WHAT YOU WILL DO:
a. Translate into Spanish the following sentence from the page about Sejung's guitar brands, shown below: "SPOILER ALERT -- both of the Sejung brands failed, largely for opposing reasons."
b. According to the page about Sejung's guitar brands below, how many guitars and basses did Canvas offer to its market?
c. Carry the page about Sejung's guitar brands, which appears below, onward from its final sentence.

PAGE:
Interestingly, if you check the Wikipedia, you'll find no article for S101 guitars, or Canvas Guitars, or even for Sejung.
The
Canvas Guitars website appeared mid-2004, and was abandoned by mid-2009. They did, however, post a bunch of links, and had taken up referring to Canvas as "New Old School."
I'll get back to that.
SPOILER ALERT -- both of the Sejung brands failed, largely for opposing reasons.
As a new brand,
S101 went totally insane, cranking out a couple dozen acoustic models AND a couple dozen electric models. The few truly interesting-looking models were buried in the surfeit. Even if EVERY model was an incredible instrument, and objectively as fine as a guitar costing ten times as much, the fact is that there was no way to build a BRAND PRESENCE -- because a product that claims to do EVERYTHING well comes across as being able to do nothing PARTICULARLY well, and therefore mediocre... and gods know there's PLENTY of low-price mediocre guitars already on the market.
The work on
this headstock would make me want to see more of that instrument... not be bombarded with more choices.
With the S101 brand waning, if not dead,
Canvas Guitars tried to leap in and
properly stake out a smaller, clearer-cut piece of turf. (This may have been a total accident.) The new mission seemed to be "slab-body guitars that sound good and play good, with simple finish and electronics." They intentionally gave up a "flash" appeal in favor of "retro-cool," referencing the student guitarists of yesteryear who started out with a Coronet or LP Junior or Mustang. To this market, Canvas offered eight guitars, two basses, very few options. Priced $199.95-$329.95. I can't get the archived PDF to act like an image, but
you can check it yourself. There's also
the mid-2005 pricelist, with specs.
Canvas Guitars did have a really nifty "doodle" logo that set it apart, and there's nothing wrong with the "CANVAS" logotype standing out proud on a headstock... but IMO in the official name there ought to have been another word between "Canvas" and "Guitars" to at least make it MUCH MORE search-engine friendly, but metaphysically as well, because WTF is a "canvas guitar"?

Stored items:
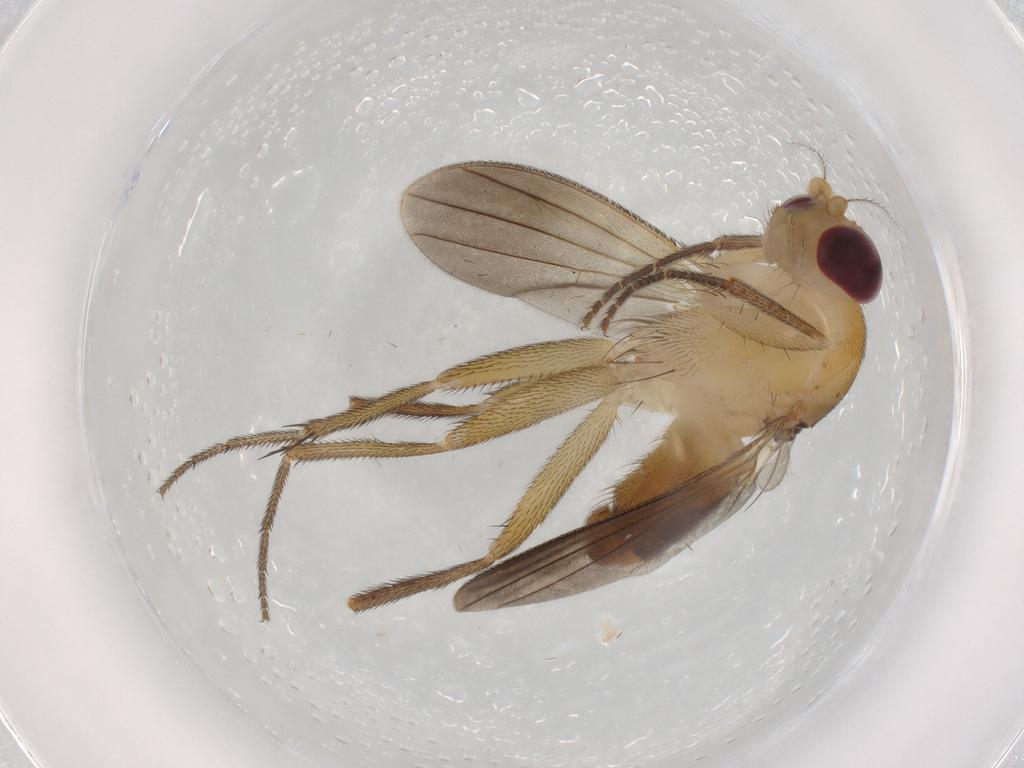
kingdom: Animalia
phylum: Arthropoda
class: Insecta
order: Diptera
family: Clusiidae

RESPONSES IN ORDER:
a. ALERTA DE SPOILER: ambas marcas de Sejung fracasaron, en gran medida por razones opuestas.

b. Eight guitars and two basses.

c.
Note that the CANVAS appears actually pains-takingly inlaid
rather than the much-easier (SLM) trick of inlaying a piece of veneer then stenciling.
The name issues didn't seem to hurt them too badly. The Canvas models gained supportive reviews and seemed to be setting a new standard for proper "student" instruments that respected both the aspiring players and their parents' checkbooks.
But, Capitalism being what it is, very few companies -- particularly those in the music-gear business -- are intelligent enough to accept that success is often fleeting and fad-driven. Rather than secure their core strengths, and push out any significant changes to a "skunk works" (where neither failure nor success will destroy the core brand), Canvas, lacking any least interest in a long-term strategy, decided to "ride off in all directions."
And so Canvas moved away from guitars that were inexpensive, slab-bodied, aimed at the student market. Their success led to their downfall.
The examples will speak for themselves.
To date, this is the only example I've seen in the wild, and I previously wondered if it had ever got to market. The
CVN (a.k.a. "
Vintage 20" or "
CVN-20") appears based from vintage Gibson designs, specifically a hybrid of the ES-125 (or ES-100) and a non-cutaway Les Paul so truly an "Electric Spanish" shape.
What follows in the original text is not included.